The specter of the firm behind the “Money Guys” commercials has resurfaced despite being barred from the investment advice industry, the Baltimore Sun reports. The Maryland attorney general has just ordered a halt on a firm running their investment advice business out of the disgraced company’s offices, according to the paper.

In addition to the halt, Attorney General Brian Frosh’s office is seeking fines against High Point Wealth Management and a permanent bar on co-founder and CEO Perry Santillo Jr. from doing business in the state, the Baltimore Sun writes.
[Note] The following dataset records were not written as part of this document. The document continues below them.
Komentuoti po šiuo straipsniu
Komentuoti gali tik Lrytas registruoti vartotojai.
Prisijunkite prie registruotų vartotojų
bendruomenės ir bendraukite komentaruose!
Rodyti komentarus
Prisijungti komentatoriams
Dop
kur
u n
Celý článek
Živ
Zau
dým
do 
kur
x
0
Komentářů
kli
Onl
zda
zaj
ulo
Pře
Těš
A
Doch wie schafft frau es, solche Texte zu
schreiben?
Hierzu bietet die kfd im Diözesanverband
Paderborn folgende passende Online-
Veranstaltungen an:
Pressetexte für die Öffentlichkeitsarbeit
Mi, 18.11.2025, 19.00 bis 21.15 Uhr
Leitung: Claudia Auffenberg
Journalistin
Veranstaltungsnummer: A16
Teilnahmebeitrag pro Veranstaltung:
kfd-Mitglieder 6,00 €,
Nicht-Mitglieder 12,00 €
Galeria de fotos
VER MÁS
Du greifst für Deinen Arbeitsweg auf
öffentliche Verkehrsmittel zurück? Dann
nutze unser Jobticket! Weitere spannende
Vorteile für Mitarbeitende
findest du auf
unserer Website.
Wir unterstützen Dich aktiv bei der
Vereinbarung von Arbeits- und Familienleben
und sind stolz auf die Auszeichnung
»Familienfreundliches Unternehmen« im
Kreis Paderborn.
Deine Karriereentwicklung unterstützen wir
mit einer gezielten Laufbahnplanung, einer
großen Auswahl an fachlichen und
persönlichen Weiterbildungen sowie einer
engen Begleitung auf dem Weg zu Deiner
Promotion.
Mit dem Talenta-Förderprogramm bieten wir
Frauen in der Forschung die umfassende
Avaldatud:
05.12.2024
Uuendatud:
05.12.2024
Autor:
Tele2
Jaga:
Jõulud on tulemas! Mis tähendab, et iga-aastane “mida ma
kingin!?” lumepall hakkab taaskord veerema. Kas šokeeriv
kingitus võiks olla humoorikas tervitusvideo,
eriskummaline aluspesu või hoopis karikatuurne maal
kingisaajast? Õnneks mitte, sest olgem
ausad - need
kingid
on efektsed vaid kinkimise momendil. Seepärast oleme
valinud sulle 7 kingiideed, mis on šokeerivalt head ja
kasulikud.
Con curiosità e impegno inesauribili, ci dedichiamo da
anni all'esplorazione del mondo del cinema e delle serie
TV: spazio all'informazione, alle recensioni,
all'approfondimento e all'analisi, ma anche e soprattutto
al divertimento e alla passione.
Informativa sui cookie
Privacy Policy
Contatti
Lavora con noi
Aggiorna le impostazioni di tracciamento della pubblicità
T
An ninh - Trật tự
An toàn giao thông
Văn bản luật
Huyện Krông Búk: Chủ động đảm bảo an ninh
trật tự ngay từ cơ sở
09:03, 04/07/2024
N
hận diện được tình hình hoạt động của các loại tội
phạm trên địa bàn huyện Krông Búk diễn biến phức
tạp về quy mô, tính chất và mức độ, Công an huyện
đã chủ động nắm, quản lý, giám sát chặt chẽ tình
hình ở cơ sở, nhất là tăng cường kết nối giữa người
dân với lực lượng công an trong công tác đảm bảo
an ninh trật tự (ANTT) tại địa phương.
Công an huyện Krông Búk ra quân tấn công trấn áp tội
High Point operates out of the former corporate headquarters of Everest Wealth Management, the company behind the “Money Guys” commercials that was barred, along with owner Philip Rousseaux, by the Maryland state securities division from the investment advice business last March and fined $255,000, according to the paper.

According to Frosh’s office, High Point Wealth, High Point Insurance Solutions and Santillo sold unregistered securities, engaged in fraud and acted as an unregistered investment advisor, broker-dealer and agent, the Baltimore Sun writes.

In November, Santillo and High Point allegedly started contacting Everest customers telling them that Everest Wealth had been acquired by High Point, according to the paper. By January, High Point had convinced at least 23 former Everest customers to get out of $2 million worth of securities and transfer the money to Quest IRA Inc., which provides self-directed individual retirement accounts, the Baltimore Sun writes.

The state’s order says such accounts are “not suitable for an investor who is unprepared to manage his or her own investments and who is accustomed to relying on the services of an investment adviser,” according to the paper.


In one case, an unnamed third-party advisor recommended that a former Everest client surrender an annuity that ended up costing the client $34,000 in surrender fees, according to the state’s order cited by the paper. In addition, the state alleges High Point paid or agreed to pay Rousseaux, who is barred from the investment advice industry in the state, according to the Baltimore Sun.